PROVIDED MATERIAL –
:::::
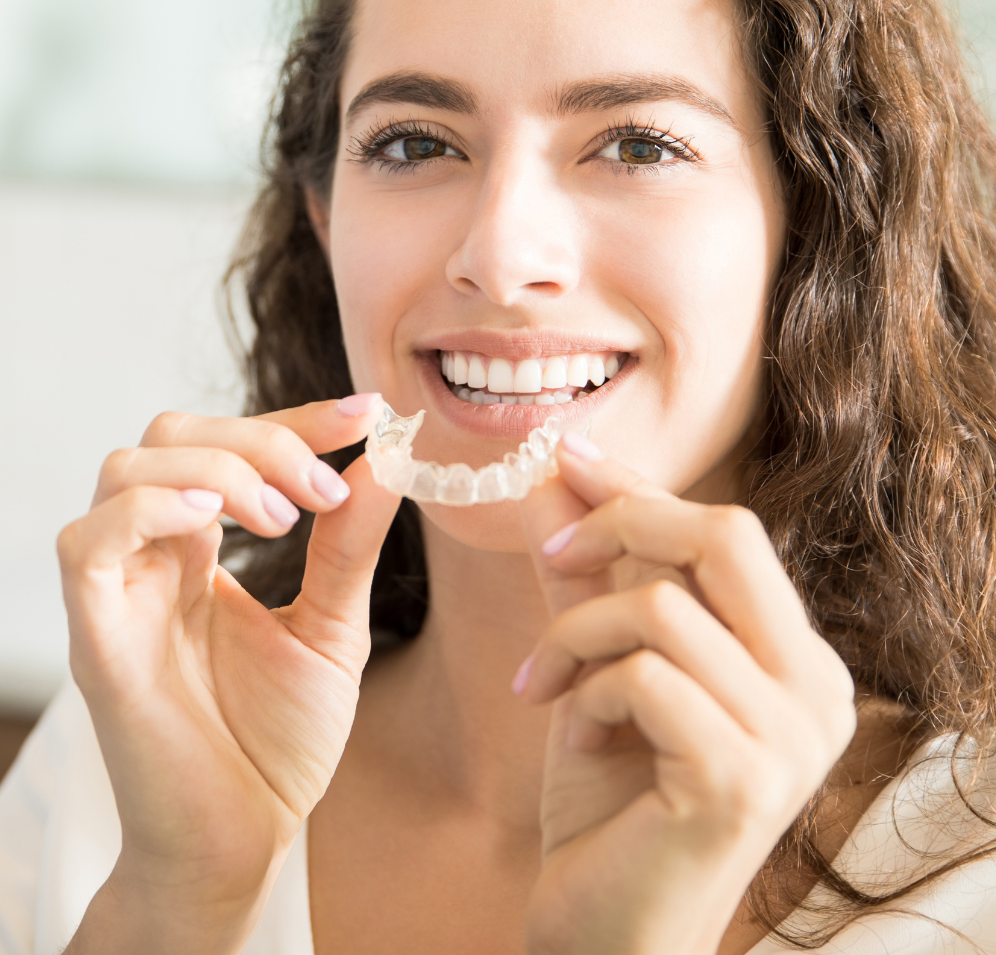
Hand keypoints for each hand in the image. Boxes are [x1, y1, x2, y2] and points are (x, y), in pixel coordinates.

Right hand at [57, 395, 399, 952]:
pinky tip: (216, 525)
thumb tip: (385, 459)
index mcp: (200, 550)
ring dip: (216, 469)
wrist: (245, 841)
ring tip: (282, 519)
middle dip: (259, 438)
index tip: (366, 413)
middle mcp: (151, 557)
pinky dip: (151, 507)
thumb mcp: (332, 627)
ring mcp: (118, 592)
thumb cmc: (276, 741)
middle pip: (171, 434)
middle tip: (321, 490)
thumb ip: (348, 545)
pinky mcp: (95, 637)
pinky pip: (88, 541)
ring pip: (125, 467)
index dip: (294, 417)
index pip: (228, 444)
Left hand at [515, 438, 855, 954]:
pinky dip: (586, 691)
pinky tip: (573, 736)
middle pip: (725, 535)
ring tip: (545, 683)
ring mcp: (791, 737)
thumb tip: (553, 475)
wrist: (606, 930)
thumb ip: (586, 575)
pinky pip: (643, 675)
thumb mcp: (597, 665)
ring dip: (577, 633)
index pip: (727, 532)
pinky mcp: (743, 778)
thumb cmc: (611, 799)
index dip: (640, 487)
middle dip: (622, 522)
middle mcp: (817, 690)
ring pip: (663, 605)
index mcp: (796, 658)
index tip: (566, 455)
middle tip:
:::::
ACTIVITY –
Leave the images aside and return the records above exactly as written.

RESPONSE TO THIS TASK –
Hand keypoints for each hand in the image. Boxes are [x1, y1, x2, y2] and points are (x, y), in pixel coordinates.

Right hand at [57, 395, 399, 952]:
pinky tip: (216, 525)
thumb tip: (385, 459)
index mcp: (200, 550)
ring dip: (216, 469)
wrist: (245, 841)
ring tip: (282, 519)
middle dip: (259, 438)
index tip: (366, 413)
middle mcp: (151, 557)
pinky dip: (151, 507)
thumb mcp: (332, 627)
ring mcp: (118, 592)
thumb cmc: (276, 741)
middle pip: (171, 434)
middle tip: (321, 490)
thumb ip: (348, 545)
pinky mcp: (95, 637)
pinky pip: (88, 541)
ring pip: (125, 467)
index dip: (294, 417)
index pip: (228, 444)
Left hand at [515, 438, 855, 954]:
pinky dip: (586, 691)
pinky tip: (573, 736)
middle pip: (725, 535)
ring tip: (545, 683)
ring mcp: (791, 737)
thumb tip: (553, 475)
wrist: (606, 930)
thumb ip: (586, 575)
pinky pip: (643, 675)
thumb mcp: (597, 665)
ring dip: (577, 633)
index pip: (727, 532)
pinky mcp: (743, 778)
thumb cmc: (611, 799)
index dip: (640, 487)
middle dip: (622, 522)
middle mcp: (817, 690)
ring pip: (663, 605)
index mcp: (796, 658)
index tip: (566, 455)
middle tip:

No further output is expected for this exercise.